Analog hep-th, on Dirac materials and in general

Abstract

The work of our group on reproducing scenarios of high energy theoretical physics on Dirac materials, like graphene, is illustrated. The main goal of this paper is to explain how versatile these systems are, and how far and wide into the hep-th territory we can explore with them. I first review why these materials lend themselves to the emergence of special relativistic-like matter and space, with the focus on the emergence of curvature. Then the crucial role of the low dimensions (2+1), and Weyl symmetry, towards the realization of a Unruh-kind of phenomenon (along with other interesting scenarios, that include the BTZ black hole and de Sitter spacetime) is explained.

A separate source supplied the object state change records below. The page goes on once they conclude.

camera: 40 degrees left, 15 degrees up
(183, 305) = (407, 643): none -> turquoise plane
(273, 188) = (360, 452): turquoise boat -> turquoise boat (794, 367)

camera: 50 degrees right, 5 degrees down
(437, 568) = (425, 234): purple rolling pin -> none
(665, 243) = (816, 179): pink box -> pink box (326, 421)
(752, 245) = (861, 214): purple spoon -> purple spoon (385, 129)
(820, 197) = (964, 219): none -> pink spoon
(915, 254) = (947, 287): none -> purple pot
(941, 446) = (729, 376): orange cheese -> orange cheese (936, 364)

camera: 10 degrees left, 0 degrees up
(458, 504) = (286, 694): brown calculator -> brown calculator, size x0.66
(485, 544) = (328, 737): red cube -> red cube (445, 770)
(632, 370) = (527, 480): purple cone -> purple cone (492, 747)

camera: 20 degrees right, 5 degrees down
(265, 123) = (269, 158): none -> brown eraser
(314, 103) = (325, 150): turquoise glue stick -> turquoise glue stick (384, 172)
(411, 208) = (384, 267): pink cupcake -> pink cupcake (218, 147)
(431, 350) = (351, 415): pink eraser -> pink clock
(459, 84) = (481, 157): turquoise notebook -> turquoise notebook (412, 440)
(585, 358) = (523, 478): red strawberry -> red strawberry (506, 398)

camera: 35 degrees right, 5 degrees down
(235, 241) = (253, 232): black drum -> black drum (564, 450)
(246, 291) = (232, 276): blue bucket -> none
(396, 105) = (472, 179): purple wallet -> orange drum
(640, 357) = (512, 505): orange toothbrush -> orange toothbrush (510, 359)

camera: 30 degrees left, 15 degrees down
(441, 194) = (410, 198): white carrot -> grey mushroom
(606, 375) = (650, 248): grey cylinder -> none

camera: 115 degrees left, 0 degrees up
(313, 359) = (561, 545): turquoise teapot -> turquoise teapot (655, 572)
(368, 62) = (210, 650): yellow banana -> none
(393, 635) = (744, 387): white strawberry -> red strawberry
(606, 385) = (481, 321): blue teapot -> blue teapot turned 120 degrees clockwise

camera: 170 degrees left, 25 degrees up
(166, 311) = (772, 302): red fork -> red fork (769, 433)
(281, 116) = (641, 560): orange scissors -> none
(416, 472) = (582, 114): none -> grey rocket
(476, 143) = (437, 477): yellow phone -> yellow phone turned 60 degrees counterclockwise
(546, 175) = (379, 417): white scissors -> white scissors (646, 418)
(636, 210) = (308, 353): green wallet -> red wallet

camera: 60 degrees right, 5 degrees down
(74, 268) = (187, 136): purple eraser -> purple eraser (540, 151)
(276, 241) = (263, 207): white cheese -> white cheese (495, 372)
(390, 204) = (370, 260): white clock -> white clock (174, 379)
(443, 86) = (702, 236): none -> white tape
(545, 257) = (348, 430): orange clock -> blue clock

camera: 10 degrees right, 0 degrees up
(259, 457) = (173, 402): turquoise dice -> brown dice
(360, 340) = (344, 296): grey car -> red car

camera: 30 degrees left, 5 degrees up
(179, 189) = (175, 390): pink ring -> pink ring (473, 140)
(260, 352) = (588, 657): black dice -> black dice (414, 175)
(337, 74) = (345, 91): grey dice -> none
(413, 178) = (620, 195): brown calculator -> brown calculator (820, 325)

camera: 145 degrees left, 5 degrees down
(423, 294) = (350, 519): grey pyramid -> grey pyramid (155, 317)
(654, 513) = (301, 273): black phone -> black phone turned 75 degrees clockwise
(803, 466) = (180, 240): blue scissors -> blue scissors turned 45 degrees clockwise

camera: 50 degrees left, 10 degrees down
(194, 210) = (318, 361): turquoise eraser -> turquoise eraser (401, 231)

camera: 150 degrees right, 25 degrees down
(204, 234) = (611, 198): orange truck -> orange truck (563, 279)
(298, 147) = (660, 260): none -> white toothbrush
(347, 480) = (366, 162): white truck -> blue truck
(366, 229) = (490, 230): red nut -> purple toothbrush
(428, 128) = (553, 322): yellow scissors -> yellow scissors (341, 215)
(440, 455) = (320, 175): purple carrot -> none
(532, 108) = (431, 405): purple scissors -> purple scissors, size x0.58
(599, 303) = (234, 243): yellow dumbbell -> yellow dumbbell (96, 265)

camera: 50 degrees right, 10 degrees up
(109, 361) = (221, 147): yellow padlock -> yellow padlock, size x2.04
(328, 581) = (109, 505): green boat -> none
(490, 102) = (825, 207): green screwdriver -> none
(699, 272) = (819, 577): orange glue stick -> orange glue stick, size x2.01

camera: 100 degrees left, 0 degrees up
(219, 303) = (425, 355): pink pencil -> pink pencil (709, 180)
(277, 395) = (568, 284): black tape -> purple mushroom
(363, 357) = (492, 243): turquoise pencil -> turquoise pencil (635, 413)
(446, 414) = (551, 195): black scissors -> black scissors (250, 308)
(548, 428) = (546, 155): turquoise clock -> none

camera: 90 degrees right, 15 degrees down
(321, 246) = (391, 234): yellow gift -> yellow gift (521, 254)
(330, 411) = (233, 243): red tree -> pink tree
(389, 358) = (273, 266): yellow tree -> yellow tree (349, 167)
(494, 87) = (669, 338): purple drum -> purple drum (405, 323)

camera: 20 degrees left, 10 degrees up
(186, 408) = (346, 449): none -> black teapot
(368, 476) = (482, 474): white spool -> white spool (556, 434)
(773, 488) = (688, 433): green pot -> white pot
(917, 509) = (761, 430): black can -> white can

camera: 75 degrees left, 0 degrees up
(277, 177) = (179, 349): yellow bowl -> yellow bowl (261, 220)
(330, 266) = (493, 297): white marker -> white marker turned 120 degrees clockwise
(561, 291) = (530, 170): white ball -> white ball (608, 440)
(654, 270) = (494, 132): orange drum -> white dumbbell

Comments on how far we went in the direction of experiments are offered too, followed by a list of some fresh results: From the time-loop to spot torsion, to the generalized uncertainty principle stemming from and underlying (lattice) length; From a model of grain-boundaries and their relation to (A)dS and Poincar\'e spacetime algebras, to Unconventional Supersymmetry and the role of the two Dirac points of graphene; and more. In the concluding remarks I briefly try to make the case for the realization of a ``CERN for analogs'', where theorists. both of the hep-th and of the cond-mat types, sit next to experimentalists, mostly of the cond-mat type.